In a data project, what we really care about is the data. And although this sounds obvious, we rarely reflect this on our work. Instead, it is often easier to emphasize code and to see data as a by-product of it. This causes potentially high friction, as it makes collaborations in groups where not everyone uses the same language (or the same dialect within a language…) extremely difficult.
But this should not be! Whether a file was produced using Python or Julia or R makes zero difference to its content, as long as the code is correct. It similarly makes zero difference for the next step, which can be in any language we like. Write a plotting system in brainfuck, I don’t care.
Reaching this point is in itself an exciting challenge because it demands to establish trust between group members, and it places the social dimension of collaborative research front and center. This requires that we trust our colleagues to do their thing well and that they similarly trust us. Absent this reciprocal trust, accepting that we will develop work based on a superficial knowledge of some of the parts is unwise.

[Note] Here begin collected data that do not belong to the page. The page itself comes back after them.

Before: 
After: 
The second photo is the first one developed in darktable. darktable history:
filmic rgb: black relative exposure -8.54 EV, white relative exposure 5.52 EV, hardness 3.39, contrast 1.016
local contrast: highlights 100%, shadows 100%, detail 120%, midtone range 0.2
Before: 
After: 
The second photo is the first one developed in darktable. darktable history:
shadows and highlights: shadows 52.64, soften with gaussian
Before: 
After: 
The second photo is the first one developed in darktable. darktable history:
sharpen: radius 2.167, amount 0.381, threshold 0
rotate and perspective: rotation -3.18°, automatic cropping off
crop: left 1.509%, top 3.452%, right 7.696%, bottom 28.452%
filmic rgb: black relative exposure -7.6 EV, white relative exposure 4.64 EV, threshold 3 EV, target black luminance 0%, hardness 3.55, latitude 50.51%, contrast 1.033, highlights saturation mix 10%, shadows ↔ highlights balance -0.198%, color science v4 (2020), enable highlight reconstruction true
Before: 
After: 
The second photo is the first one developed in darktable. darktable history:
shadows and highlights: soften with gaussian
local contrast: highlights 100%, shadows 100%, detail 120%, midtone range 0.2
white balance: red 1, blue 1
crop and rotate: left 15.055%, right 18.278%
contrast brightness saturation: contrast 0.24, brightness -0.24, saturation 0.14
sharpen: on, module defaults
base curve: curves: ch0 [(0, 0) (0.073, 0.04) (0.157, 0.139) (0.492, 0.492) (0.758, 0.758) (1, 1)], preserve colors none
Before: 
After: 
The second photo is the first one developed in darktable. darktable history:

Working this way has one significant advantage: everyone needs to communicate clearly about data. I am a big fan of the idea that clarifying the data structure for a project should be done as one of the first steps because it ensures that everyone is clear about what information is required, how it is organized, and how the different pieces of data fit together. Developing a data format is actually the first exercise in my machine learning for biology class. When we reach a consensus on the shape that data will have, it becomes easier to develop the pieces of code to assemble the data independently.
Personally, I am excited to see the development of projects where multiple languages are blended because we get all of the advantages of using the right tool to express the right idea. We can similarly increase the number of contributors to a project. This is a fantastic opportunity and one that I am looking forward to exploring more into my own teaching.